* How to complete this task:
Without copying any picture, return all lines below exactly.

*** Opening of Supplied material ***

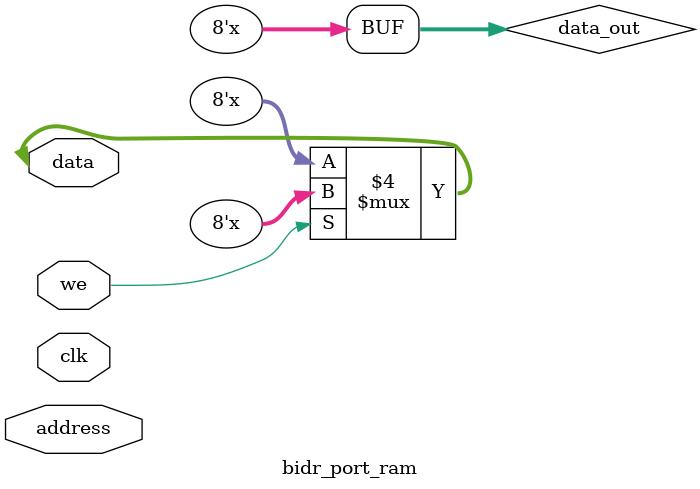
<source format=v>
`timescale 1ns / 1ps


module bidr_port_ram(
    input clk,
    input we,
    input [7:0] address,
    inout [7:0] data
    );
    
    reg [7:0] data_out;
    reg [7:0] mem [2:0]; //ram: 8bit x 3
    
    assign data = (!we)? data_out : 8'bz;
    
    
    always @ (*)
    begin
        if (we) begin
            mem[address] <= data;
        end else
            data_out <= mem[address];
    end
endmodule

</source>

*** Close of Supplied material ***

* Written solution:
<source format=v>
`timescale 1ns / 1ps


module bidr_port_ram(
    input clk,
    input we,
    input [7:0] address,
    inout [7:0] data
    );
    
    reg [7:0] data_out;
    reg [7:0] mem [2:0]; //ram: 8bit x 3
    
    assign data = (!we)? data_out : 8'bz;
    
    
    always @ (*)
    begin
        if (we) begin
            mem[address] <= data;
        end else
            data_out <= mem[address];
    end
endmodule

</source>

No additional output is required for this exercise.